On 5 May 1940, Kulik's wife Kira Kulik-Simonich was kidnapped on Stalin's orders, unknown to Kulik and for an uncertain reason. Kira, a mother to an eight-year old girl, was subsequently executed by NKVD executioner Vasili Blokhin in June 1940. It appears that Stalin then ordered the modern equivalent of a damnatio memoriae against the hapless woman; although she was described as very pretty, no photographs or other images of her survive. Two days later, on 7 May 1940, Kulik was promoted to Marshal of the Soviet Union. Although the public search for Kira continued for 12 years, he soon married again.

Years after his appointment as Chief of Artillery (and his poor performance in two separate wars), Nikita Khrushchev questioned his competence, causing Stalin to rebuke him angrily: "You don't even know Kulik! I know him from the civil war when he commanded the artillery in Tsaritsyn. He knows artillery!"

==World War II==
After the Soviet invasion of Poland, according to initial Red Army figures, over 450,000 Polish prisoners of war were taken into Soviet captivity. As deputy defense minister Kulik proposed initially to immediately release ethnic Ukrainian and Belarusian prisoners, apart from officers, this was done between 23–25 September 1939. Stalin was undecided about what to do with the rest of the prisoners and discussed the issue with his closest advisors. Kulik proposed freeing them all, a sentiment which Marshal Kliment Voroshilov shared. Senior political commissar Lev Mekhlis insisted that there were enemies among them but Kulik persisted and Stalin compromised. The Polish prisoners were released except for the officers whose execution was finally ordered at the Politburo on 5 March 1940. In April–May 1940, 26,000 officers were executed by Lavrentiy Beria's NKVD (many by Blokhin) in the Katyn Massacre.

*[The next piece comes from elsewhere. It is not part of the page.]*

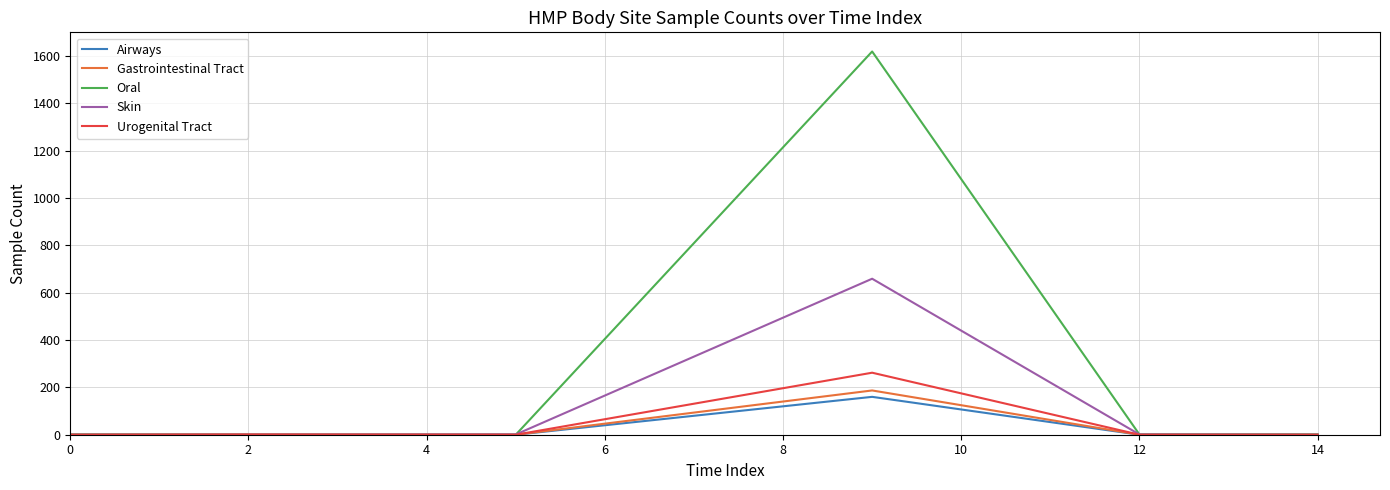

Which series has the largest total across all categories?

Oral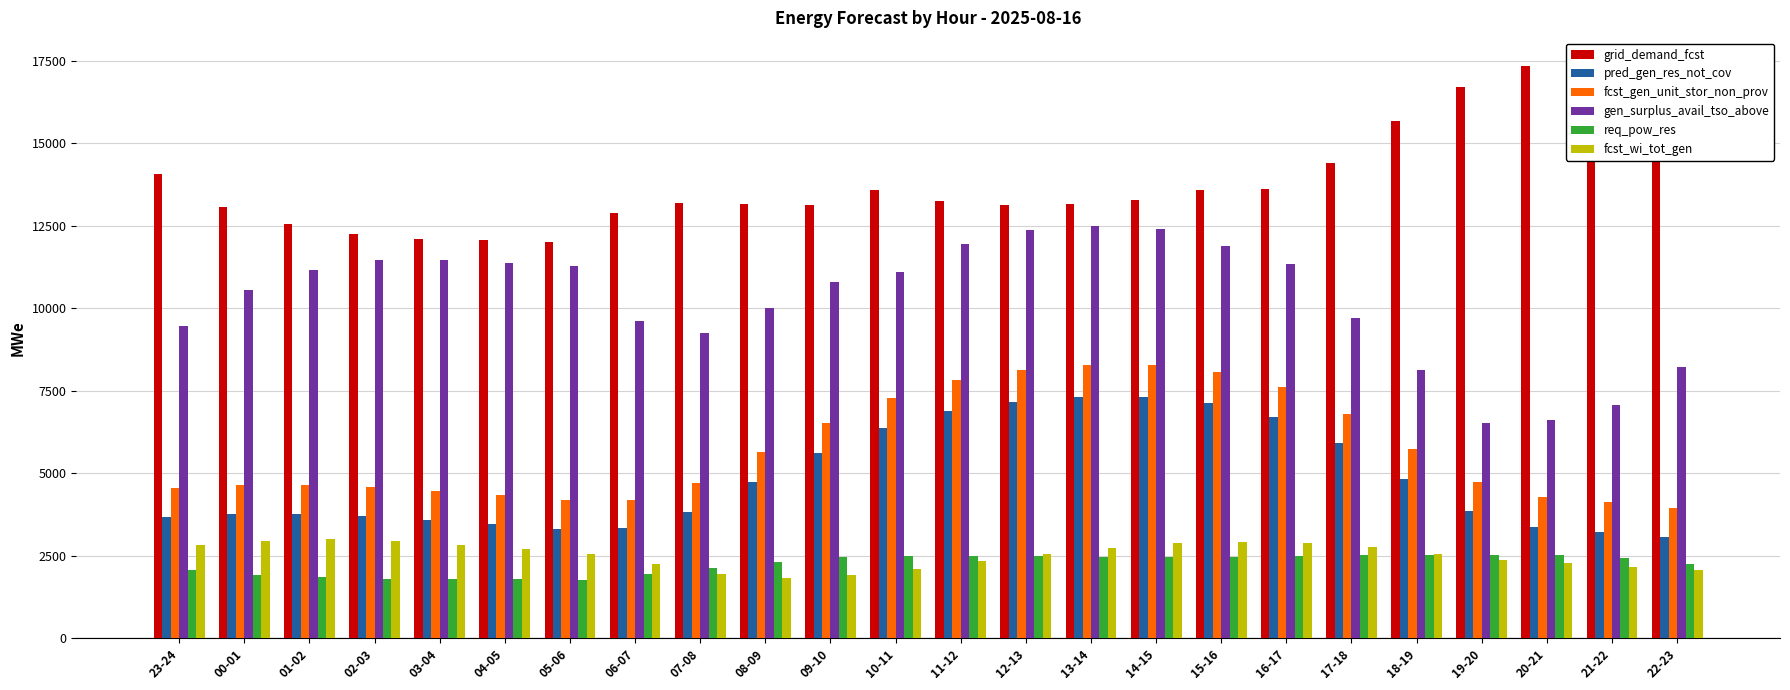

What is the difference between the maximum and minimum values in the gen_surplus_avail_tso_above series?

5964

When Germany invaded the USSR during June 1941, Kulik was given command of the 54th Army on the Leningrad front. Here he presided over Soviet defeats that resulted in the city of Leningrad being surrounded and General Georgi Zhukov being rushed to the front in order to stabilize the defenses and take over Kulik's command.

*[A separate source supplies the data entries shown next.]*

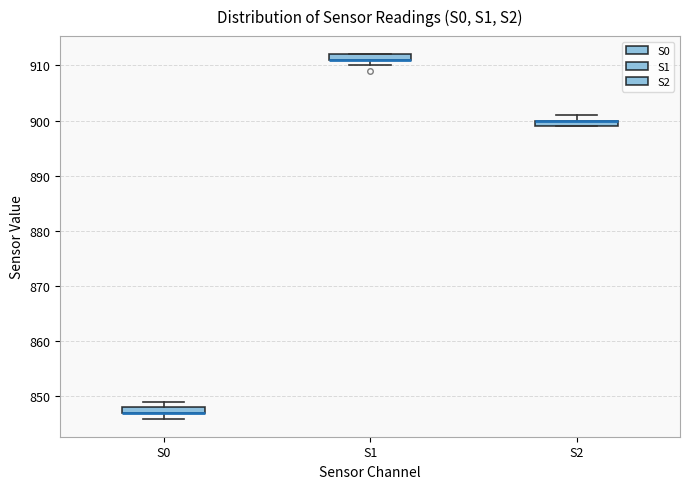

Where is the upper edge of the box for S0 on the y-axis? The values are not printed on the chart, so give them approximately, as read against the axis.

848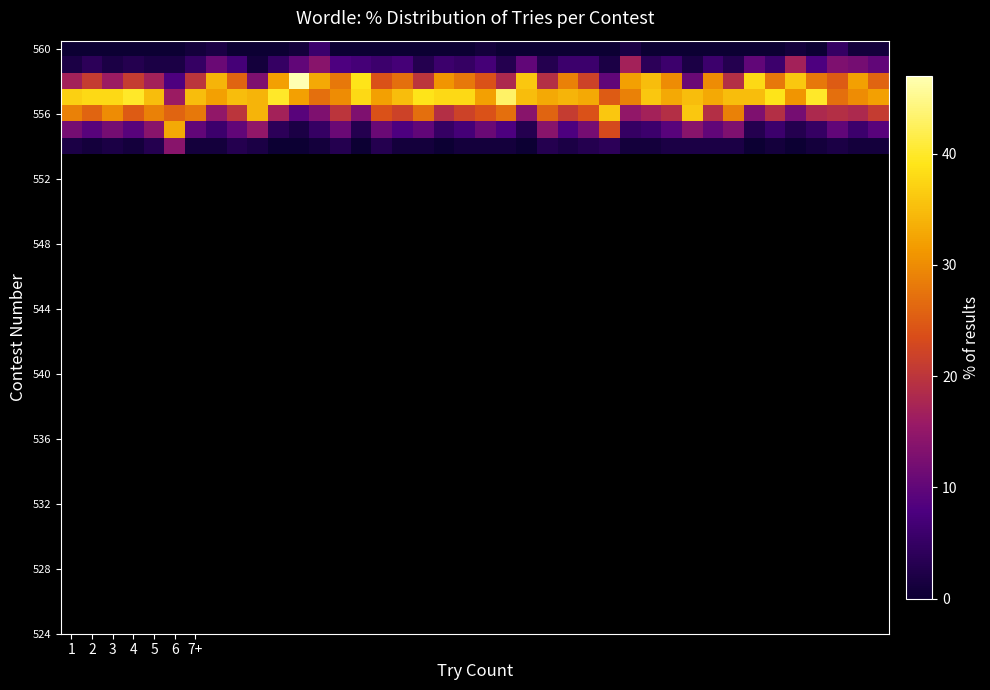

How many series are shown in this chart?

7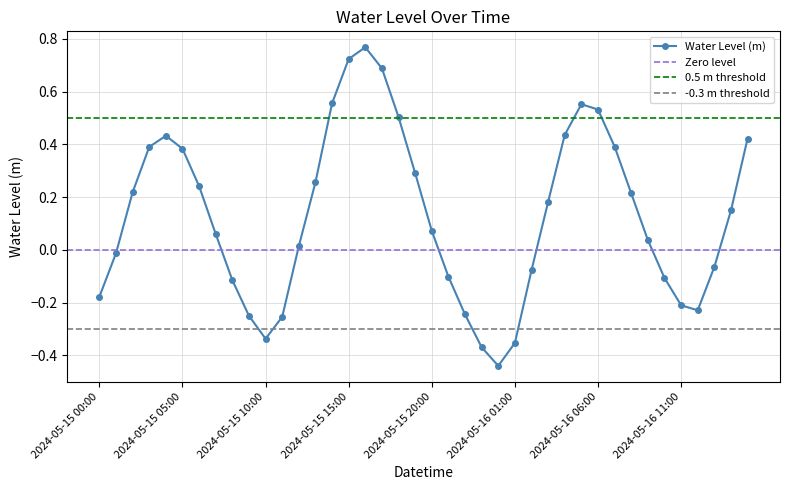

What is the label of the 22nd point from the left?

2024-05-15 21:00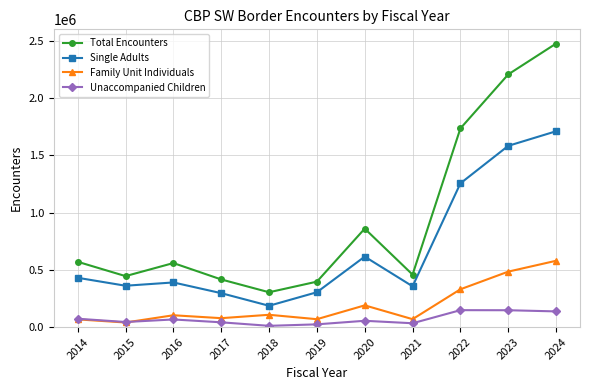

In Single Adults, how many points are lower than both neighbors (excluding endpoints)?

3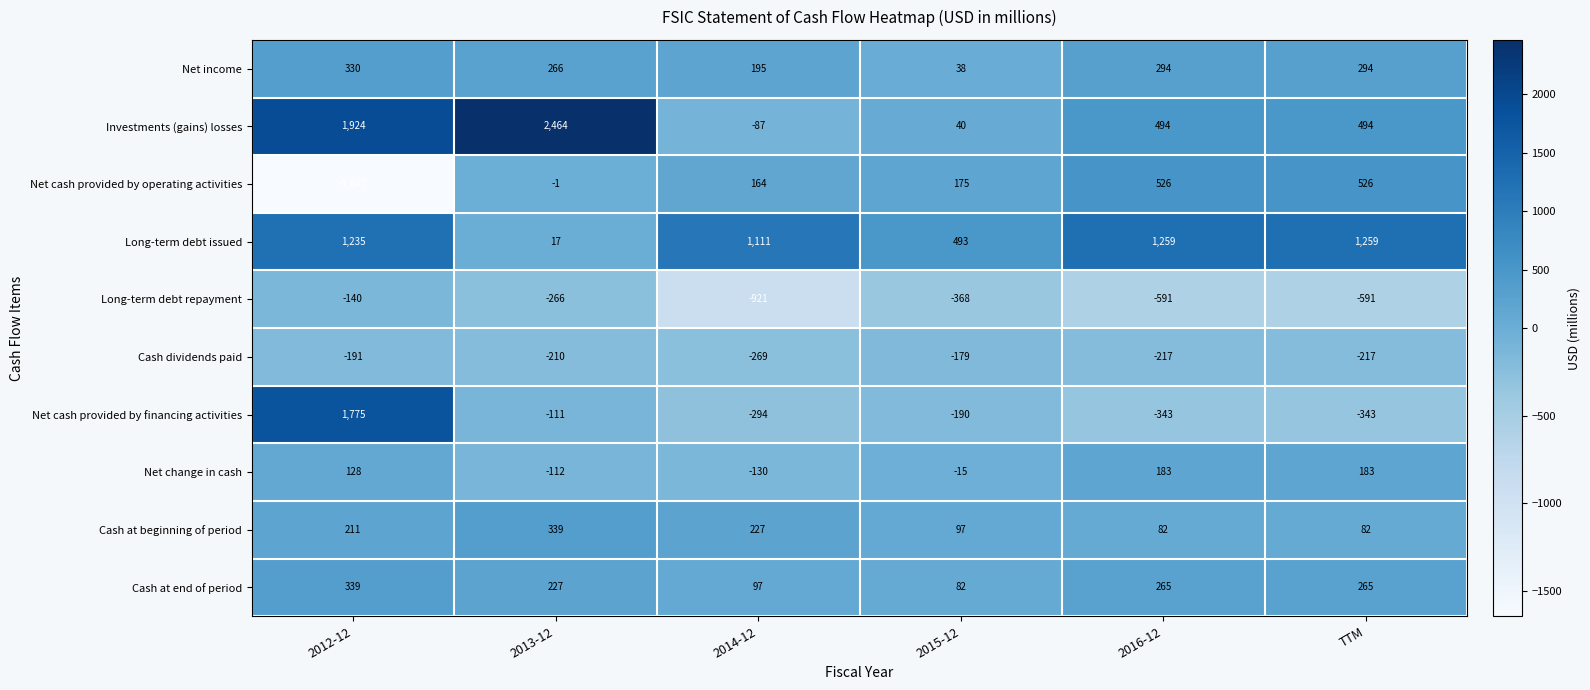

What is the difference between the Cash at end of period values at 2016-12 and 2012-12?

74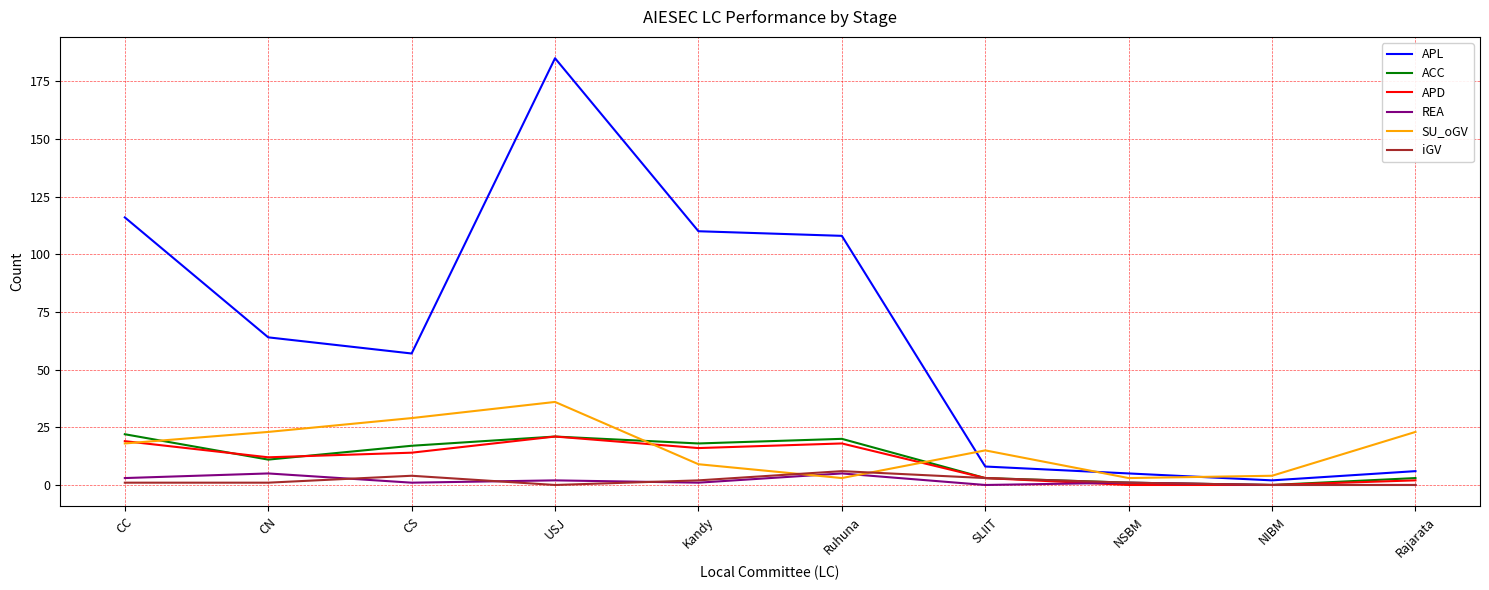

How many lines are shown in the chart?

6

Zhukov states Kulik "was relieved of his command, and the Stavka placed the 54th Army under the Leningrad Front" on 29 September 1941. On June 22, the Defense Industries and the Artillery Directorate were transferred away from Kulik to a 32-year-old factory director, Dmitriy Ustinov. During March 1942 Kulik was court-martialed and demoted to the rank of major-general. His status as one of Stalin's cronies saved him from the firing squad that was the fate of other defeated Soviet generals. During April 1943 he became commander of the 4th Guards Army. From 1944 to 1945 he was Deputy Head of the Directory of Mobilization, and deputy commander of the Volga Military District.

==Downfall and death==
After a respite during and immediately after the war, Stalin and his police chief Lavrentiy Beria began a new round of military purges due to Stalin's jealousy and suspicion of the generals' public standing. Kulik was dismissed from his posts during 1946 after NKVD telephone eavesdroppers overheard him grumbling that politicians were stealing the credit from the generals. Arrested during 1947, he remained in prison until 1950, when he was condemned to death and executed for treason.